Start at the first line below and write out everything verbatim except the pictures.

-- Opening Marker --

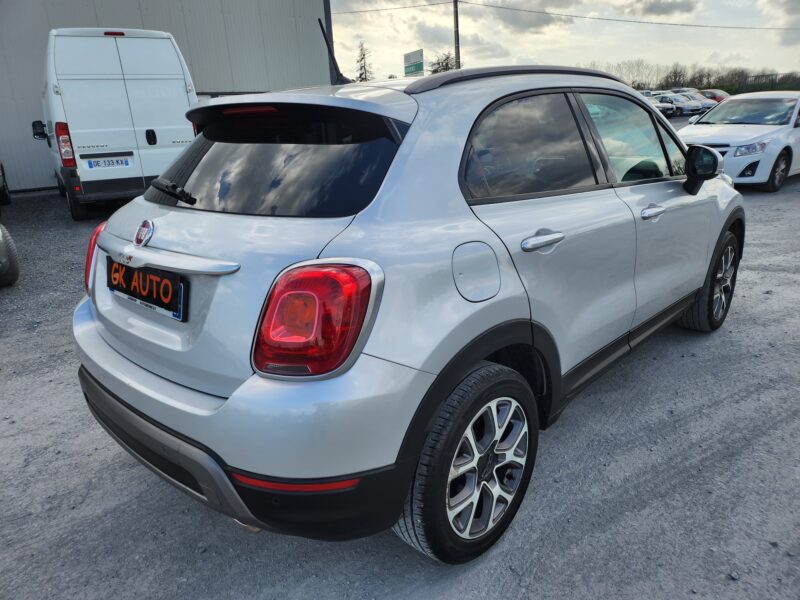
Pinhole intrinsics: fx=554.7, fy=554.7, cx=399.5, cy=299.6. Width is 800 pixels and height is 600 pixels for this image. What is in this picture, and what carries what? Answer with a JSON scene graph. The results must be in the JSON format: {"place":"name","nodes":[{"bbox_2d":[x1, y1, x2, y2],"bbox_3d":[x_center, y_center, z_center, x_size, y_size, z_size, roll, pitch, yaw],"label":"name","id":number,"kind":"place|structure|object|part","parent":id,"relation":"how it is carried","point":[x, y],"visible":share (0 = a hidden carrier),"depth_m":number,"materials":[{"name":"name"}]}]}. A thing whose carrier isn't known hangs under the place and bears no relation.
{"place":"outdoors","nodes":[
{"label":"outdoors","id":0,"kind":"place"},
{"bbox_2d":[0,0,333,194],"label":"warehouse building","id":1,"kind":"structure","parent":0,"point":[118,19],"depth_m":13.98,"materials":[{"name":"grey metal"}]},
{"bbox_2d":[0,157,799,599],"label":"gravel lot","id":2,"kind":"structure","parent":0,"point":[554,442],"materials":[{"name":"grey gravel"}]},
{"bbox_2d":[0,162,10,205],"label":"parked car","id":3,"kind":"object","parent":2,"relation":"on","point":[5,195],"visible":1,"depth_m":9.91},
{"bbox_2d":[0,223,19,285],"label":"tire","id":4,"kind":"object","parent":2,"relation":"on","point":[14,261],"visible":1,"depth_m":5.08,"materials":[{"name":"black rubber"}]},
{"bbox_2d":[32,27,199,220],"bbox_3d":[-5.136,-3.104,9.776,2.196,2.722,5.476,-18,24,-40],"label":"white van","id":5,"kind":"object","parent":2,"relation":"on","point":[183,91],"visible":0.85,"depth_m":7.87,"materials":[{"name":"white metal"}]},
{"label":"van mirror","id":6,"kind":"part","parent":5,"relation":"part of","materials":[{"name":"black mirror"}]},
{"label":"van taillight","id":7,"kind":"part","parent":5,"relation":"part of","materials":[{"name":"red plastic"}]},
{"bbox_2d":[84,155,131,168],"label":"license plate","id":8,"kind":"object","parent":5,"relation":"attached to","point":[90,163],"visible":0.98,"depth_m":7.90,"materials":[{"name":"white plastic"}]},
{"label":"brake light","id":9,"kind":"part","parent":5,"relation":"part of","materials":[{"name":"red plastic"}]},
{"bbox_2d":[69,59,741,563],"bbox_3d":[0.489,-0.423,3.003,3.978,1.502,1.705,-18,24,-40],"label":"silver car","id":10,"kind":"object","parent":2,"relation":"on","point":[466,210],"visible":0.98,"depth_m":1.81,"materials":[{"name":"metal"}]},
{"label":"tail light","id":11,"kind":"part","parent":10,"relation":"part of","materials":[{"name":"red plastic"}]},
{"bbox_2d":[106,258,185,320],"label":"license plate","id":12,"kind":"object","parent":10,"relation":"attached to","point":[115,268],"visible":0.97,"depth_m":2.05,"materials":[{"name":"black plastic"}]},
{"label":"bumper","id":13,"kind":"part","parent":10,"relation":"part of","materials":[{"name":"black"}]},
{"label":"window","id":14,"kind":"part","parent":10,"relation":"part of","materials":[{"name":"black glass"}]},
{"label":"taillight","id":15,"kind":"part","parent":10,"relation":"part of","materials":[{"name":"red plastic"}]},
{"bbox_2d":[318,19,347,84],"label":"car antenna","id":16,"kind":"object","parent":10,"relation":"attached to","point":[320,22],"visible":0.81,"depth_m":3.76,"materials":[{"name":"black"}]},
{"label":"wheel","id":17,"kind":"part","parent":10,"relation":"part of","materials":[{"name":"black rubber"}]},
{"label":"door window","id":18,"kind":"part","parent":10,"relation":"part of","materials":[{"name":"black glass"}]},
{"label":"door handle","id":19,"kind":"part","parent":10,"relation":"part of","materials":[{"name":"silver metal"}]},
{"label":"front door window","id":20,"kind":"part","parent":10,"relation":"part of","materials":[{"name":"clear glass"}]},
{"label":"front door handle","id":21,"kind":"part","parent":10,"relation":"part of","materials":[{"name":"silver metal"}]},
{"label":"mirror","id":22,"kind":"part","parent":10,"relation":"part of","materials":[{"name":"black mirror"}]},
{"label":"wheel","id":23,"kind":"part","parent":10,"relation":"part of","materials":[{"name":"black rubber"}]},
{"bbox_2d":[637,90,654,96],"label":"parked car","id":24,"kind":"object","parent":2,"relation":"on","point":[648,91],"visible":0.17,"depth_m":39.39,"materials":[{"name":"metal"}]},
{"bbox_2d":[644,95,676,115],"bbox_3d":[14.906,-12.184,35.029,1.709,1.509,4.588,-18,24,-40],"label":"parked car","id":25,"kind":"object","parent":2,"relation":"on","point":[665,106],"visible":0.32,"depth_m":33.56,"materials":[{"name":"metal"}]},
{"bbox_2d":[656,93,700,115],"bbox_3d":[17.164,-12.613,35.893,1.777,1.459,4.314,-18,24,-40],"label":"parked car","id":26,"kind":"object","parent":2,"relation":"on","point":[684,105],"visible":0.54,"depth_m":34.71,"materials":[{"name":"metal"}]},
{"bbox_2d":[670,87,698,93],"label":"parked car","id":27,"kind":"object","parent":2,"relation":"on","point":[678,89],"visible":0.25,"depth_m":43.14,"materials":[{"name":"metal"}]},
{"bbox_2d":[679,91,716,111],"bbox_3d":[19.496,-13.432,37.838,1.693,1.501,4.224,-18,24,-40],"label":"parked car","id":28,"kind":"object","parent":2,"relation":"on","point":[701,105],"visible":0.42,"depth_m":36.78,"materials":[{"name":"metal"}]},
{"bbox_2d":[698,88,729,103],"bbox_3d":[22.846,-14.638,40.875,1.711,1.708,4.842,-18,24,-40],"label":"red car","id":29,"kind":"object","parent":2,"relation":"on","point":[714,91],"visible":0.37,"depth_m":39.98,"materials":[{"name":"red metal"}]},
{"bbox_2d":[677,91,799,191],"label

-- Closing Marker --

RESULT OF THE EXERCISE:
Pinhole intrinsics: fx=554.7, fy=554.7, cx=399.5, cy=299.6. Width is 800 pixels and height is 600 pixels for this image. What is in this picture, and what carries what? Answer with a JSON scene graph. The results must be in the JSON format: {"place":"name","nodes":[{"bbox_2d":[x1, y1, x2, y2],"bbox_3d":[x_center, y_center, z_center, x_size, y_size, z_size, roll, pitch, yaw],"label":"name","id":number,"kind":"place|structure|object|part","parent":id,"relation":"how it is carried","point":[x, y],"visible":share (0 = a hidden carrier),"depth_m":number,"materials":[{"name":"name"}]}]}. A thing whose carrier isn't known hangs under the place and bears no relation.
{"place":"outdoors","nodes":[
{"label":"outdoors","id":0,"kind":"place"},
{"bbox_2d":[0,0,333,194],"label":"warehouse building","id":1,"kind":"structure","parent":0,"point":[118,19],"depth_m":13.98,"materials":[{"name":"grey metal"}]},
{"bbox_2d":[0,157,799,599],"label":"gravel lot","id":2,"kind":"structure","parent":0,"point":[554,442],"materials":[{"name":"grey gravel"}]},
{"bbox_2d":[0,162,10,205],"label":"parked car","id":3,"kind":"object","parent":2,"relation":"on","point":[5,195],"visible":1,"depth_m":9.91},
{"bbox_2d":[0,223,19,285],"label":"tire","id":4,"kind":"object","parent":2,"relation":"on","point":[14,261],"visible":1,"depth_m":5.08,"materials":[{"name":"black rubber"}]},
{"bbox_2d":[32,27,199,220],"bbox_3d":[-5.136,-3.104,9.776,2.196,2.722,5.476,-18,24,-40],"label":"white van","id":5,"kind":"object","parent":2,"relation":"on","point":[183,91],"visible":0.85,"depth_m":7.87,"materials":[{"name":"white metal"}]},
{"label":"van mirror","id":6,"kind":"part","parent":5,"relation":"part of","materials":[{"name":"black mirror"}]},
{"label":"van taillight","id":7,"kind":"part","parent":5,"relation":"part of","materials":[{"name":"red plastic"}]},
{"bbox_2d":[84,155,131,168],"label":"license plate","id":8,"kind":"object","parent":5,"relation":"attached to","point":[90,163],"visible":0.98,"depth_m":7.90,"materials":[{"name":"white plastic"}]},
{"label":"brake light","id":9,"kind":"part","parent":5,"relation":"part of","materials":[{"name":"red plastic"}]},
{"bbox_2d":[69,59,741,563],"bbox_3d":[0.489,-0.423,3.003,3.978,1.502,1.705,-18,24,-40],"label":"silver car","id":10,"kind":"object","parent":2,"relation":"on","point":[466,210],"visible":0.98,"depth_m":1.81,"materials":[{"name":"metal"}]},
{"label":"tail light","id":11,"kind":"part","parent":10,"relation":"part of","materials":[{"name":"red plastic"}]},
{"bbox_2d":[106,258,185,320],"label":"license plate","id":12,"kind":"object","parent":10,"relation":"attached to","point":[115,268],"visible":0.97,"depth_m":2.05,"materials":[{"name":"black plastic"}]},
{"label":"bumper","id":13,"kind":"part","parent":10,"relation":"part of","materials":[{"name":"black"}]},
{"label":"window","id":14,"kind":"part","parent":10,"relation":"part of","materials":[{"name":"black glass"}]},
{"label":"taillight","id":15,"kind":"part","parent":10,"relation":"part of","materials":[{"name":"red plastic"}]},
{"bbox_2d":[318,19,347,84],"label":"car antenna","id":16,"kind":"object","parent":10,"relation":"attached to","point":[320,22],"visible":0.81,"depth_m":3.76,"materials":[{"name":"black"}]},
{"label":"wheel","id":17,"kind":"part","parent":10,"relation":"part of","materials":[{"name":"black rubber"}]},
{"label":"door window","id":18,"kind":"part","parent":10,"relation":"part of","materials":[{"name":"black glass"}]},
{"label":"door handle","id":19,"kind":"part","parent":10,"relation":"part of","materials":[{"name":"silver metal"}]},
{"label":"front door window","id":20,"kind":"part","parent":10,"relation":"part of","materials":[{"name":"clear glass"}]},
{"label":"front door handle","id":21,"kind":"part","parent":10,"relation":"part of","materials":[{"name":"silver metal"}]},
{"label":"mirror","id":22,"kind":"part","parent":10,"relation":"part of","materials":[{"name":"black mirror"}]},
{"label":"wheel","id":23,"kind":"part","parent":10,"relation":"part of","materials":[{"name":"black rubber"}]},
{"bbox_2d":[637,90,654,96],"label":"parked car","id":24,"kind":"object","parent":2,"relation":"on","point":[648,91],"visible":0.17,"depth_m":39.39,"materials":[{"name":"metal"}]},
{"bbox_2d":[644,95,676,115],"bbox_3d":[14.906,-12.184,35.029,1.709,1.509,4.588,-18,24,-40],"label":"parked car","id":25,"kind":"object","parent":2,"relation":"on","point":[665,106],"visible":0.32,"depth_m":33.56,"materials":[{"name":"metal"}]},
{"bbox_2d":[656,93,700,115],"bbox_3d":[17.164,-12.613,35.893,1.777,1.459,4.314,-18,24,-40],"label":"parked car","id":26,"kind":"object","parent":2,"relation":"on","point":[684,105],"visible":0.54,"depth_m":34.71,"materials":[{"name":"metal"}]},
{"bbox_2d":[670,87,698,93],"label":"parked car","id":27,"kind":"object","parent":2,"relation":"on","point":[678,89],"visible":0.25,"depth_m":43.14,"materials":[{"name":"metal"}]},
{"bbox_2d":[679,91,716,111],"bbox_3d":[19.496,-13.432,37.838,1.693,1.501,4.224,-18,24,-40],"label":"parked car","id":28,"kind":"object","parent":2,"relation":"on","point":[701,105],"visible":0.42,"depth_m":36.78,"materials":[{"name":"metal"}]},
{"bbox_2d":[698,88,729,103],"bbox_3d":[22.846,-14.638,40.875,1.711,1.708,4.842,-18,24,-40],"label":"red car","id":29,"kind":"object","parent":2,"relation":"on","point":[714,91],"visible":0.37,"depth_m":39.98,"materials":[{"name":"red metal"}]},
{"bbox_2d":[677,91,799,191],"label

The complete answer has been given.